"If you want me to say I'm sorry, I won't, I _won't_--I--"
"Help!" cried the Tyro. "One more of those 'won'ts' and I'm a cripple
for life."
There was a convulsive movement of the features beneath the heavy veil,
which the Tyro took to be the beginning of a smile. He was encouraged.
The two young people were practically alone now, the crowd having moved
forward for sight of a French liner sweeping proudly up the river. The
girl turned her gaze upon the injured member.
"Did I really hurt you much?" she asked, still whispering.
"Not a bit," lied the Tyro manfully. "I just made that an excuse to get
you to talk."
"Indeed!" The head tilted up, furnishing to the Tyro the distinct
moulding, under the blurring fabric, of a determined and resentful chin.
"Well, I can't talk. I can only whisper."
"Sore throat?"
"No."
"Well, it's none of my business," conceded the Tyro. "But you rather
looked as if--as if you were in trouble, and I thought perhaps I could
help you."
"I don't want any help. I'm all right." To prove which she began to cry
again.
The Tyro led her over to a deck-chair and made her sit down. "Of course
you are. You just sit there and think how all-right you are for five
minutes and then you _will_ be all right."

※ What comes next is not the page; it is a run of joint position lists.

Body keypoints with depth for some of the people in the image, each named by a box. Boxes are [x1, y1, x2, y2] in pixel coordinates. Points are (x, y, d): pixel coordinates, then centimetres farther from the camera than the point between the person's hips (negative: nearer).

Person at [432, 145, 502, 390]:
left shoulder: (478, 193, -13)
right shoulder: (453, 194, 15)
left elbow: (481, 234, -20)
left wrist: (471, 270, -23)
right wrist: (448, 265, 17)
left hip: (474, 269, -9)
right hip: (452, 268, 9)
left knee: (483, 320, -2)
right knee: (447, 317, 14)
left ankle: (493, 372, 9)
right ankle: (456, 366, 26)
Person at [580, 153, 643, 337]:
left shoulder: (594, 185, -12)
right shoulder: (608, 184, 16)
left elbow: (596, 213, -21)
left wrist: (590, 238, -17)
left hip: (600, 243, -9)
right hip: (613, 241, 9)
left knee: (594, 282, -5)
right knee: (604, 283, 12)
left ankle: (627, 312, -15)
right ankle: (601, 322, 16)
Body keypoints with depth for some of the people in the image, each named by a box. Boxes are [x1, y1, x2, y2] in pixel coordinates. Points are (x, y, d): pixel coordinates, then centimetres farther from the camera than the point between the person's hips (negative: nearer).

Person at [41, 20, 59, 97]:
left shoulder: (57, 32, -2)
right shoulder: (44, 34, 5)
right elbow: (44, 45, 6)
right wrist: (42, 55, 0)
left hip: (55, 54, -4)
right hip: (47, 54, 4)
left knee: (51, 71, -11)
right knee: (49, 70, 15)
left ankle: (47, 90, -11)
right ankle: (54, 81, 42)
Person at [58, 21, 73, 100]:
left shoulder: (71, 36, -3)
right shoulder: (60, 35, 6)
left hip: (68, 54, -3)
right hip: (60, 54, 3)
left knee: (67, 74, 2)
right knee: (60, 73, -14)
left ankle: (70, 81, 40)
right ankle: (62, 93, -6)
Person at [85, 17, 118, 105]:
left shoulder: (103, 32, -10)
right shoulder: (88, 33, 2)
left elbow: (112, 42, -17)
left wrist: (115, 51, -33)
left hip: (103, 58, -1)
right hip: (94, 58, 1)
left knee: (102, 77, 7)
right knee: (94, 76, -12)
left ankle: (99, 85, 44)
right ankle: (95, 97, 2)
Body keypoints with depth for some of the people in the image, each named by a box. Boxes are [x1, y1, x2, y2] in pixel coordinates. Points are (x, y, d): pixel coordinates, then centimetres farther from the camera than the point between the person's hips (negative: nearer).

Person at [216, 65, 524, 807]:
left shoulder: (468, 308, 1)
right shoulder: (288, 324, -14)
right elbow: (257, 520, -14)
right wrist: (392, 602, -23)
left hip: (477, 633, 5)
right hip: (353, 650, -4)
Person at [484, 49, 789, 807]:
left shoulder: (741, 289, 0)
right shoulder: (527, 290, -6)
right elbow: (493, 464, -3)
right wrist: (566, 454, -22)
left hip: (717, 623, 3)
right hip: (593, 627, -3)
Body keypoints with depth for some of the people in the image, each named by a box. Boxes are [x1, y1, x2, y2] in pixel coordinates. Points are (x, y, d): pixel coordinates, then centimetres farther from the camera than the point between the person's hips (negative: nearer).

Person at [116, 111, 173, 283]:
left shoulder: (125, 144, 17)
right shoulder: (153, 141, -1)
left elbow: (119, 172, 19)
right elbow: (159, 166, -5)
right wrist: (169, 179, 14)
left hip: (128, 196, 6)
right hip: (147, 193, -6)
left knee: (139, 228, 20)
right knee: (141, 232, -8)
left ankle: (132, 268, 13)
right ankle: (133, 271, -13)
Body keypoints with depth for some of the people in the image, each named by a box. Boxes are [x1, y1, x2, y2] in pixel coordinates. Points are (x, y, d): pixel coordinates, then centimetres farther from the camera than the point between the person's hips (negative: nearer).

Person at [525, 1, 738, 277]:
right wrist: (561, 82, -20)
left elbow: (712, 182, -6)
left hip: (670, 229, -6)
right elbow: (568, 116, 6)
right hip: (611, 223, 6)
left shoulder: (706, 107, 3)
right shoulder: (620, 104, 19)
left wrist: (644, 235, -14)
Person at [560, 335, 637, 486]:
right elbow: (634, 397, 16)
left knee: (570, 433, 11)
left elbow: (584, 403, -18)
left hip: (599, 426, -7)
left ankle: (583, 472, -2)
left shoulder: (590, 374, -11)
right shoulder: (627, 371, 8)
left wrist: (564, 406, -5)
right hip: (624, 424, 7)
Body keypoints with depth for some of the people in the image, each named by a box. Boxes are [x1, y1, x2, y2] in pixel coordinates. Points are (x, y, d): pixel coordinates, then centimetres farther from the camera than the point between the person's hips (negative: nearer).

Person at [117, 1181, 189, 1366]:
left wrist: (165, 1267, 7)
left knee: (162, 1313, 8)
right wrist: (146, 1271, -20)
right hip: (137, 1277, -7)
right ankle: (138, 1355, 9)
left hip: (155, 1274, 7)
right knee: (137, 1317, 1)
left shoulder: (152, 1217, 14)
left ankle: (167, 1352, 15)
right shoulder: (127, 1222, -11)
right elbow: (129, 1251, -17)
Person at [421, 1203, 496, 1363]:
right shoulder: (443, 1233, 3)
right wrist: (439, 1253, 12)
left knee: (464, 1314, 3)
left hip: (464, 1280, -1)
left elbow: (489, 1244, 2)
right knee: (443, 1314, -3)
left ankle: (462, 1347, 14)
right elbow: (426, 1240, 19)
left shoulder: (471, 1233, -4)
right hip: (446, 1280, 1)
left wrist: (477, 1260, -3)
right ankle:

"But I'm not going back. Never! Never!! _Nev-ver!!!_"
"Certainly not," said the Tyro soothingly.
"You speak to me as if I were a child!"
"So you are--almost."
"That's what they all think at home. That's why I'm--I'm running away
from them," she wailed, in a fresh access of self-commiseration.
"Running away! To Europe?"
"Where did you think this ship was bound for?"
"But--all alone?" queried the other, thunderstruck.
"All alone?" She contrived to inform her whisper with a malicious
mimicry of his dismay. "I suppose the girls you know take the whole
family along when they run away. Idiot!"
"Go ahead!" he encouraged her. "Take it out on me. Relieve your
feelings. You can't hurt mine."
"I haven't even got a maid with me," mourned the girl. "She got left.
F-f-father will have a fu-fu-fit!"
"Father was practicing for it, according to my limited powers of
observation, when last seen."
"What! Where did you see him?"
"Wasn't it father who was giving the commendable imitation of a whirling
dervish on the pier-head?"
"Heavens, no! That's the--the man I'm running away from."
"The plot thickens. I thought it was your family you were eluding."